Towards greater local control of the public school system

UPDATE: Newsbreak magazine has published the following piece in its online edition. It can be accessed here.

TWO weekends back, an engrossing discussion regarding the sorry state of the public school system took place (and continues to) in Dean Jorge Bocobo’s blog. The discussion started with the question: If every year the national government spends P120 billion on a centrally-managed public school system that has been underproviding on basic education services for decades, is there a better way?


I say there is, and it is about giving greater local control of the public school system to communities that will demand for it.

Take Naga City, for example, and imagine the possibilities: The P120 billion annual outlay translates to P6,667 per student, or P233 million for the city’s 35,000 elementary and high school students. Together with the P40M being spent by the city government annually, with P273 million

1. we can bring down the number of teachers from 1,200 to 1,100 by streamlining the curriculum (which translates to a workable teacher-student ratio of 32); and

2. raise the starting monthly salary of all teachers to P20,000—already higher than what call centers give. But everyone will have to meet higher teacher recruitment standards, start as locally-funded contractual teachers, and will have to prove themselves based on their student’s achievement test results prior to regularization. And that is just for starters.
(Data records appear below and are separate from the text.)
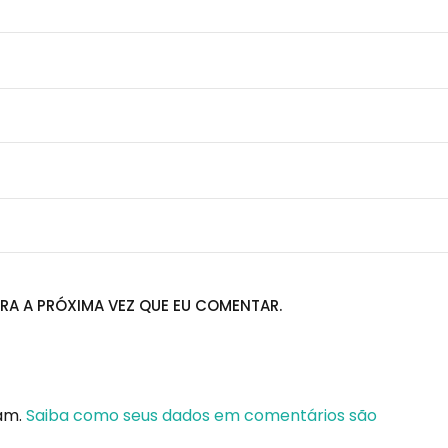
RA A PRÓXIMA VEZ QUE EU COMENTAR.
pam.
Saiba como seus dados em comentários são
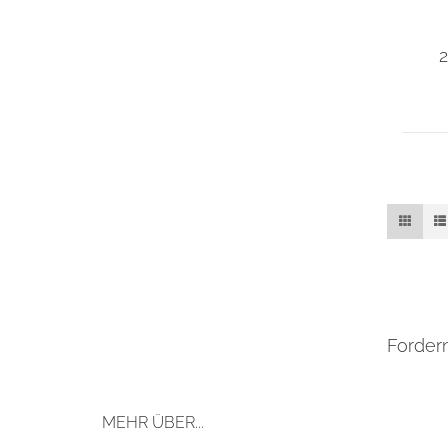
Ei
2
Forder
MEHR ÜBER...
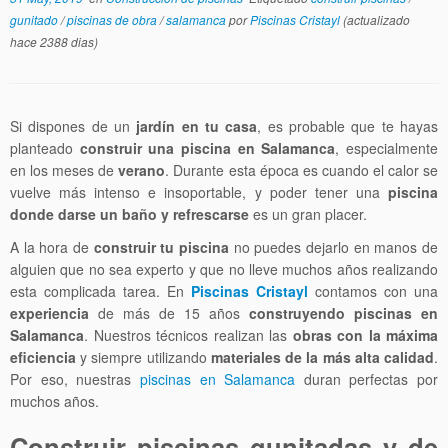
gunitado
/
piscinas de obra
/
salamanca
por
Piscinas Cristayl
(actualizado
hace 2388 dias)
Si dispones de un
jardín en tu casa
, es probable que te hayas
planteado
construir una piscina en Salamanca
, especialmente
en los meses de
verano
. Durante esta época es cuando el calor se
vuelve más intenso e insoportable, y poder tener una
piscina
donde darse un baño y refrescarse
es un gran placer.
A la hora de
construir tu piscina
no puedes dejarlo en manos de
alguien que no sea experto y que no lleve muchos años realizando
esta complicada tarea. En
Piscinas Cristayl
contamos con una
experiencia
de más de 15 años
construyendo piscinas en
Salamanca
. Nuestros técnicos realizan las
obras con la máxima
eficiencia
y siempre utilizando
materiales de la más alta calidad
.
Por eso, nuestras
piscinas en Salamanca
duran perfectas por
muchos años.
Construir piscinas gunitadas y de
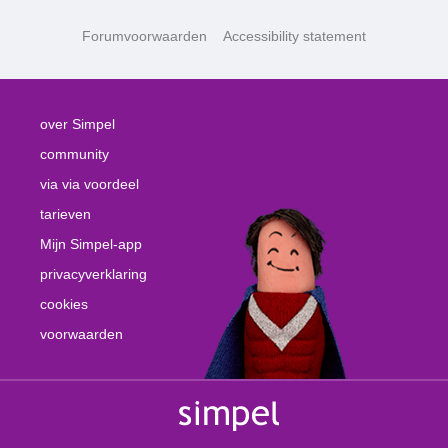
Forumvoorwaarden
Accessibility statement
over Simpel
community
via via voordeel
tarieven
Mijn Simpel-app
privacyverklaring
cookies
voorwaarden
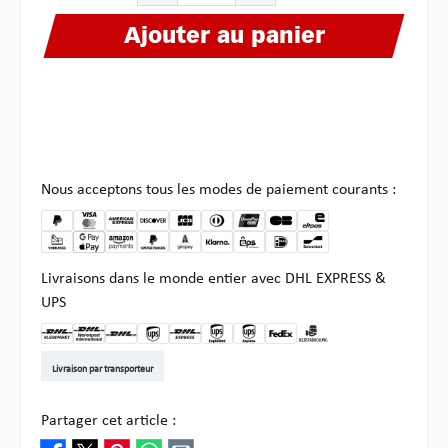
Ajouter au panier
Nous acceptons tous les modes de paiement courants :
Livraisons dans le monde entier avec DHL EXPRESS &
UPS
DHL Kleinpaket DE
DHL Warenpost Int
DHL Paket
UPS Standard EU
DHL Express
UPS Expedited
UPS EXPRESS SAVER
FedEx
Enlèvement chez Multi
Livraison par transporteur
Partager cet article :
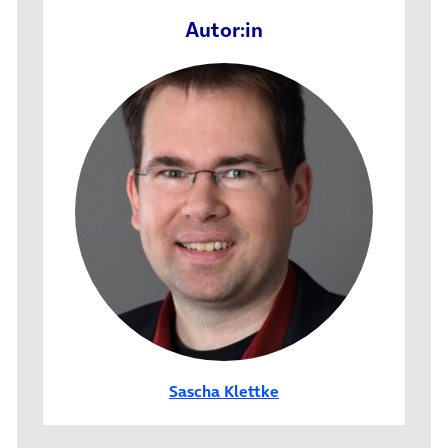
Autor:in
Sascha Klettke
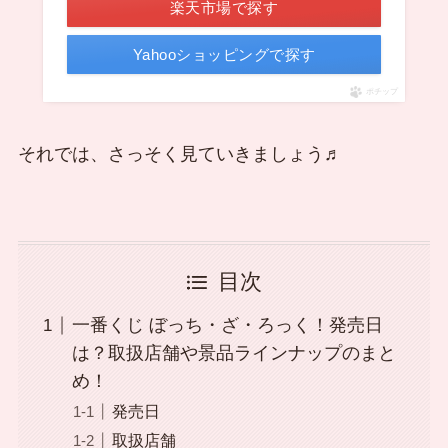
楽天市場で探す
Yahooショッピングで探す
ポチップ
それでは、さっそく見ていきましょう♬
目次
一番くじ ぼっち・ざ・ろっく！発売日
は？取扱店舗や景品ラインナップのまと
め！
発売日
取扱店舗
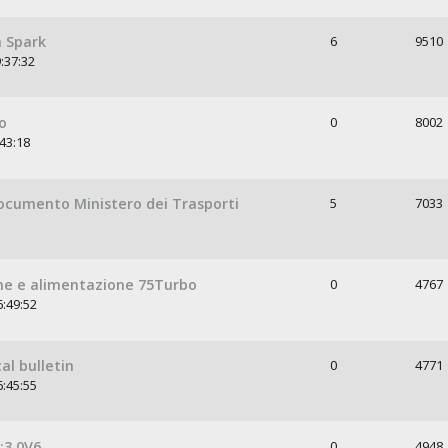
n Spark
6
9510
:37:32
o
0
8002
:43:18
ocumento Ministero dei Trasporti
5
7033
ne e alimentazione 75Turbo
0
4767
6:49:52
al bulletin
0
4771
6:45:55
;3.0V6
0
4948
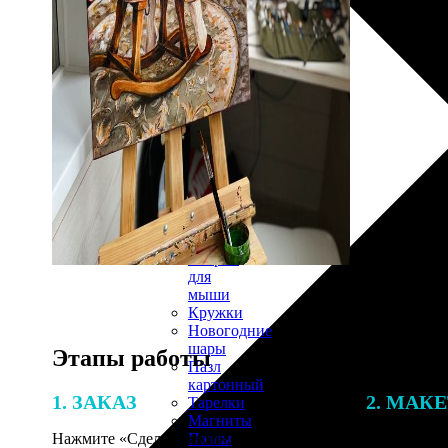
30х40
20х45
30х60
30х90
40х40
40х60
50х70
Пенокартон
Модульные
картины
ФотоПостеры
ФотоПодушки
Фотоcувениры
Значки
Коврик
для
мыши
Кружки
Новогодние
шары
Этапы работы
Пазл
картонный
1. ЗАКАЗ
2. МАК
Тарелки
Магниты
Пазлы
Нажмите «Сделать заказ», выберите
В процессе 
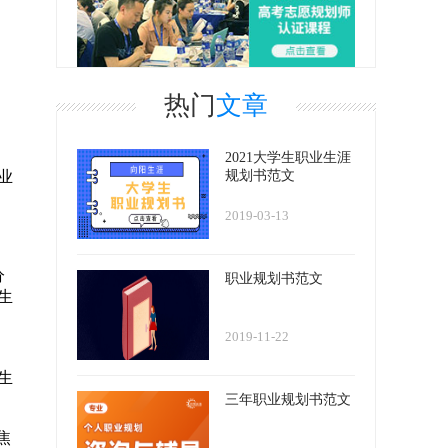
热门
文章
2021大学生职业生涯
规划书范文
业
2019-03-13
分
职业规划书范文
生
2019-11-22
生
三年职业规划书范文
焦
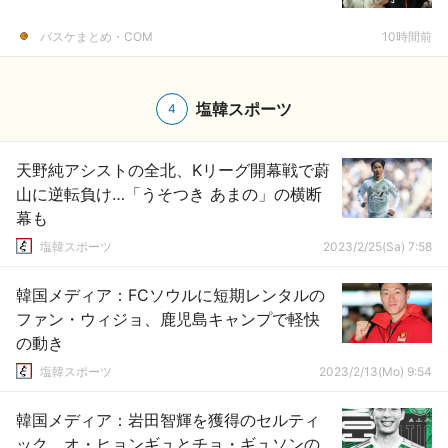
バスケまとめ・COM
10時間前
塩韓スポーツ
4
天野純アシストの全北、Kリーグ開幕戦で蔚
山に逆転負け…「うそつき あまの」の横断
幕も
塩韓スポーツ
2023/2/25(Sa) 7:58
韓国メディア：FCソウルに短期レンタルの
ファン・ウィジョ、鹿児島キャンプで軽快
の動き
塩韓スポーツ
2023/2/13(Mo) 9:54
韓国メディア：岩田智輝を獲得のセルティ
ック、オ・ヒョンギュとチョ・ギュソンの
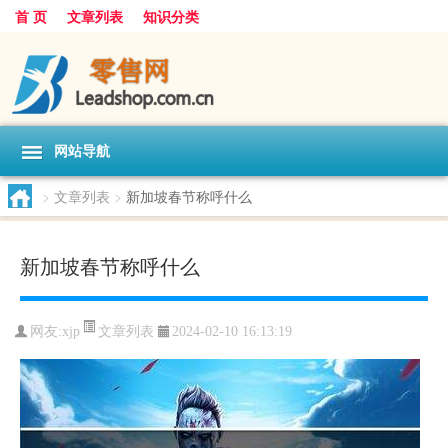
首 页
文章列表
知识分类
网站导航
>
文章列表
>
新加坡春节称呼什么
新加坡春节称呼什么
文章列表
网友:
xjp
2024-02-10 16:13:19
A centrally-managed system for the long run will continue to yield the same inadequate results. Today, DepEd with its 400,000 workforce is the biggest bureaucracy in the national government, and will only continue to grow bigger as it tries to keep up with the rising school-age population. It will increasingly become difficult to manage such a bureaucracy, and expect it to respond to unique challenges that differ by locality. Moreover, there is very little chance to exact accountability over education outcomes from an organization whose local divisions and districts respond more to their regional and national superiors rather than the local communities they serve.

What opportunities come with demand-driven devolution of basic public education?

1. Local officials will become responsible for education outcomes in their respective localities. Non-performing school officials and teaching staff can be removed from service if they continually fail to deliver results. Performance of the public school system becomes an election issue, and parents can choose to remove local elective officials on the basis of unacceptable outcomes.

2. Local control also means greater consciousness over local needs that must be addressed, as well as locally available solutions to priority problems. In Naga, for instance, there is the possibility of creating an expanded voucher system that will optimize existing capacities: putting a cap on ideal class size in the public school system on the one hand, and redirect excess enrolment back to private schools on the other.

3. National and local funding for education can be aligned, and increased. Since the local DepEd and the local government becomes part of a single organization, common education targets can be set, and the resources required to attain the targets allocated more efficiently and effectively. For cities, their national share from the DepEd and the Special Education Fund being allocated through local school boards becomes a common education fund. More so with provinces, which are today’s winners in the IRA allocation scheme. (Cities and provinces are entitled to the same level of IRA—23% of the total—but there are now twice more cities than there were 10 years ago. On the other hand, only two new provinces were created over the same period.) Thus, because they become accountable for public education, governors can be motivated to share their Local Development Funds (which is 20% of the total IRA) to augment their comparatively smaller SEFs.

Of course, this scheme has its own pitfalls. One is the country’s mixed experience with decentralization under the 1991 Local Government Code, which devolved agriculture, health and social services, as correctly pointed out by a fellow blog commenter. Another is the fear that the system will be politicized. But these are manageable risks. That is why there is need to implement this selectively, demand being the primary criterion.

When local communities and their leaders demand for, and are given local control over public education, it is greater power that comes with even greater responsibilities. But when local stakeholders have a bigger voice in governance—which is what Naga has been pioneering in the Philippines under the leadership of Mayor Jesse Robredo—there are enough mechanisms for ensuring that the local state will behave and exercise this power responsibly.